11 thoughts on “Time Machine and Backup

  1. A few days after Leopard was released, I got a phone call from a friend of mine who was worried that her boyfriend’s Macbook (Core 2 Duo) was broken beyond simple repair. He had installed Leopard, run it for 2 days and upon login was now faced with the Grey on Grey “circle slash” sign.

    Fortunately, the guy had the foresight to back up his system with Time Machine right after he did his Upgrade and Install via the Leopard Disk. He chose all of the default settings for Time Machine and had effectively backed up every piece of information from his internal hard drive.

    After a little debate I convinced him that we should run disk utility on the drive (from the Leopard install disk) and then do a clean install of 10.5. Upon completion of the install the Migration Assistant showed perfect integration with the Time Machine disk, allowing him to reinstall each backed up component, User etc. For him, Time Machine saved the day for all of his information.

  2. I think if the main drive has issues, you boot with the Leopard DVD, but instead of reinstalling there is an option in the main menu to do a restore from Time Machine disk. This should restore the main drive… either to the original disk or a new disk…


  3. Pingback: Apple Blog » Time Machine and Backup

  4. Pingback: Apple Blog » Time Machine and Backup

  5. I’m of two minds on a feature like Time Machine.

    While it is great to have a system that will allow you to easily pluck files from your past, does it make the user so complacent that they don’t think that they ever have to do a manual back up? Should we trust the OS to be foolproof?

    I’m not a regular Mac user yet, but I hope to take a look at the new OS soon.

  6. Doing some morning blog reading I came across some reported Time Machine errors over at Macfixit here. Apparently, Apple’s Aperture program may be excluded from incremental automatic backups in Time Machine. Additionally, if Aperture is running when TIme Machine initializes a backup, corruption may occur in the Aperture database.

    Back to my first post, the user that I was working with obviously had file corruption occur when he installed Leopard with the Upgrade and Install option. I don’t know about anyone else, but I wouldn’t trust Time Machine to simply overwrite the originally backed up data directly to the internal hard drive without blowing away the OS with a Clean Install. When I went into Single User Mode, options for me make changes never via root access never appeared, apparently a number of vital system kernels no longer existed (or so sayeth SUM).

  7. I have some of the same concerns about Time Machine. I have been using it for the last two weeks. Though the interface is probably the nicest interface I have seen, I have concerns whether it is a reliable backup solution as compared with the typical and time tested backup methods. I did just get it to recognize any network drive as a target for Time Machine.

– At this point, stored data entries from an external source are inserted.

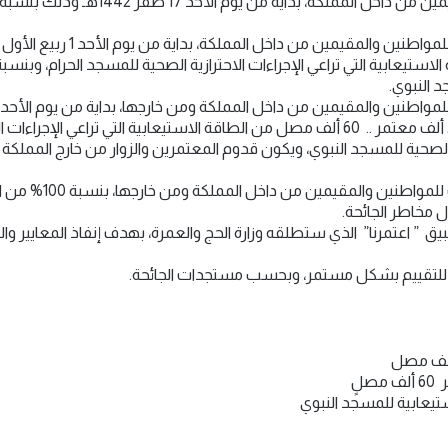
د النبوي.
ية الصحية للمسجد النبوي، ويكون قدوم المعتمرين والزوار من خارج المملكة
المرحلة الرابعة: السما
 مخاطر الجائحة.
يق ” اعتمرنا” الذي ستطلقه وزارة الحج والعمرة، بهدف إنفاذ المعايير و
ع للتقييم بشكل مستمر، وبحسب مستجدات الجائحة.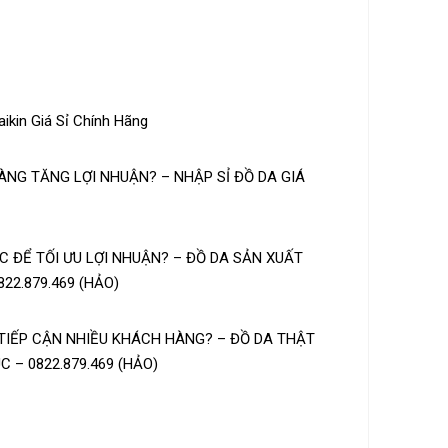
ikin Giá Sỉ Chính Hãng
NG TĂNG LỢI NHUẬN? – NHẬP SỈ ĐỒ DA GIÁ
 ĐỂ TỐI ƯU LỢI NHUẬN? – ĐỒ DA SẢN XUẤT
22.879.469 (HẢO)
TIẾP CẬN NHIỀU KHÁCH HÀNG? – ĐỒ DA THẬT
 – 0822.879.469 (HẢO)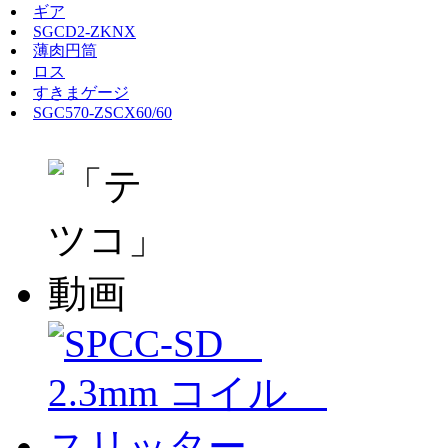
ギア
SGCD2-ZKNX
薄肉円筒
ロス
すきまゲージ
SGC570-ZSCX60/60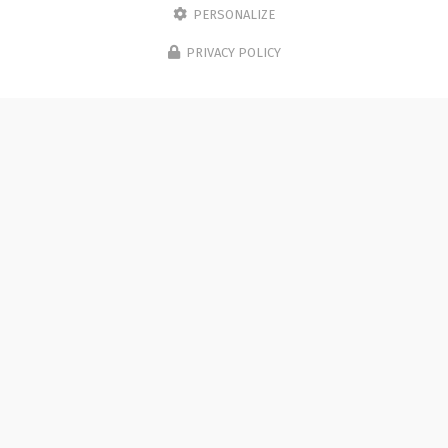
PERSONALIZE
PRIVACY POLICY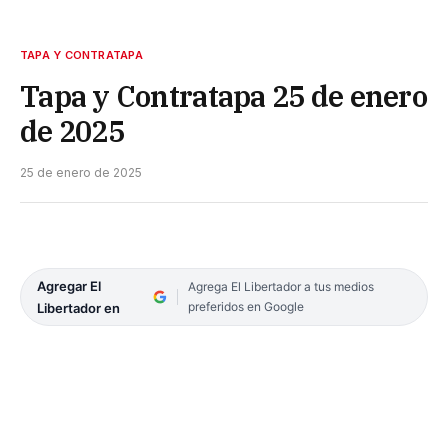
TAPA Y CONTRATAPA
Tapa y Contratapa 25 de enero
de 2025
25 de enero de 2025
Agregar El
Agrega El Libertador a tus medios
preferidos en Google
Libertador en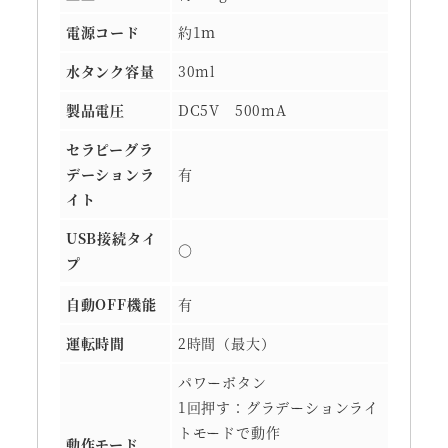
電源コード
約1ｍ
水タンク容量
30ml
製品電圧
DC5V 500mA
セラピーグラ
デーションラ
有
イト
USB接続タイ
〇
プ
自動OFF機能
有
運転時間
2時間（最大）
パワーボタン
1回押す：グラデーションライ
トモードで動作
動作モード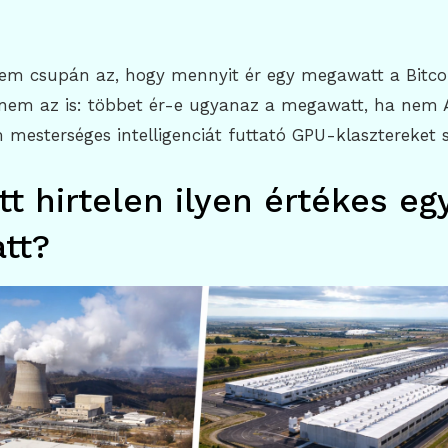
em csupán az, hogy mennyit ér egy megawatt a Bitco
nem az is: többet ér-e ugyanaz a megawatt, ha nem 
mesterséges intelligenciát futtató GPU-klasztereket s
tt hirtelen ilyen értékes eg
tt?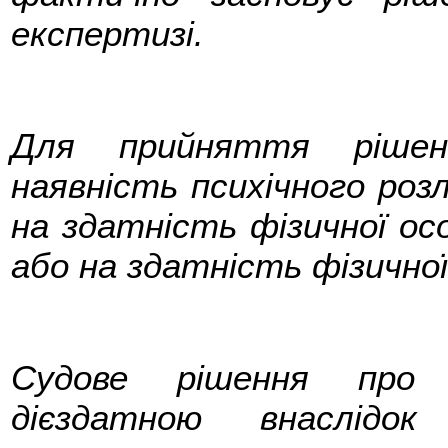
експертизі.
Для прийняття рішен
наявність психічного роз
на здатність фізичної осо
або на здатність фізичної
Судове рішення про 
дієздатною внаслідок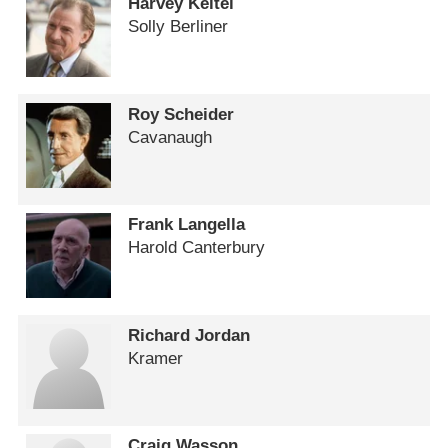
Harvey Keitel
Solly Berliner
Roy Scheider
Cavanaugh
Frank Langella
Harold Canterbury
Richard Jordan
Kramer
Craig Wasson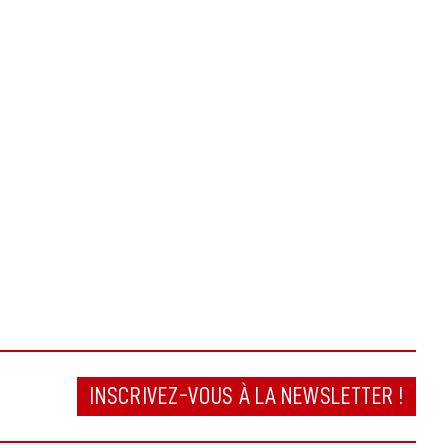
INSCRIVEZ-VOUS À LA NEWSLETTER !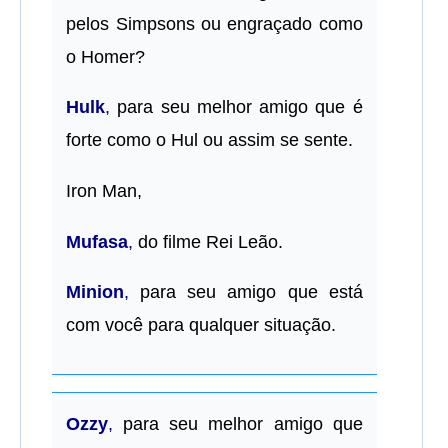
pelos Simpsons ou engraçado como
o Homer?
Hulk
,
para seu melhor amigo que é
forte como o Hul ou assim se sente.
Iron Man,
Mufasa
,
do filme Rei Leão.
Minion
,
para seu amigo que está
com você para qualquer situação.
Ozzy
,
para seu melhor amigo que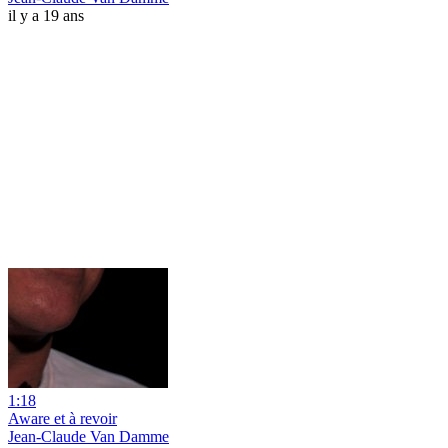
il y a 19 ans
1:18
Aware et à revoir
Jean-Claude Van Damme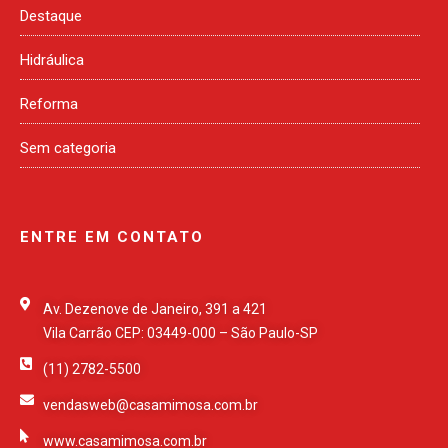
Destaque
Hidráulica
Reforma
Sem categoria
ENTRE EM CONTATO
Av. Dezenove de Janeiro, 391 a 421
Vila Carrão CEP: 03449-000 – São Paulo-SP
(11) 2782-5500
vendasweb@casamimosa.com.br
www.casamimosa.com.br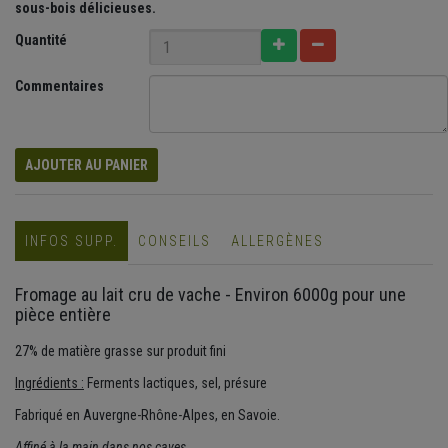
sous-bois délicieuses.
Quantité
Commentaires
AJOUTER AU PANIER
INFOS SUPP.
CONSEILS
ALLERGÈNES
Fromage au lait cru de vache - Environ 6000g pour une
pièce entière
27% de matière grasse sur produit fini
Ingrédients :
Ferments lactiques, sel, présure
Fabriqué en Auvergne-Rhône-Alpes, en Savoie.
Affiné à la main dans nos caves.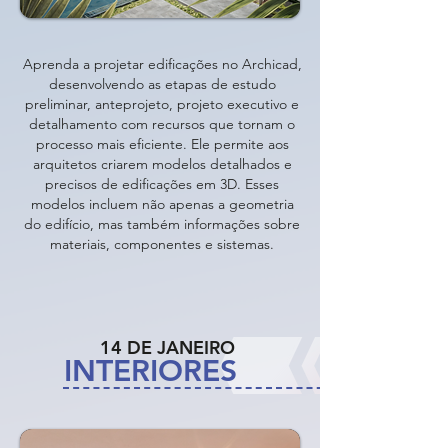
Aprenda a projetar edificações no Archicad,
desenvolvendo as etapas de estudo
preliminar, anteprojeto, projeto executivo e
detalhamento com recursos que tornam o
processo mais eficiente. Ele permite aos
arquitetos criarem modelos detalhados e
precisos de edificações em 3D. Esses
modelos incluem não apenas a geometria
do edifício, mas também informações sobre
materiais, componentes e sistemas.
14 DE JANEIRO
INTERIORES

    Two good blogs to watch for Leopard and Time Machine specific articles are MacOSXHints and The Unofficial Apple weblog.

  8. Since I upgraded to Leopard I’ve been using an external drive for Time Machine and to store my iTunes library (which has outgrown my mac mini’s hard drive).

    Last week I went to wake it up from sleep, and it was frozen. I noticed in Disk Utility that there was a S.M.A.R.T. error on the primary drive, so I backed up to Time Machine one last time, shut down, and ordered a new drive.

    Today after installing the drive, I booted off the Leopard install CD. I skipped the restore option and installed fresh. I got one of the first minis and it came with Panther and had been upgraded to Tiger and then Leopard. I opted for the fresh install. After installation and booting for the first time I had the option of restoring selected data from a Time Machine drive. After a long time of “Transferring Information”, my Applications, Users, Network settings, pretty much everything I wanted was restored as good as new.

    This was the acid test for me- and in uncontrolled circumstances. I am a believer.

  9. Thanks for the feedback everyone … I am now flying solo on the backup trail with just Time Machine in my corner. I can’t get the new version of Apple’s Backup to work, so TM it is. I hope I never need it!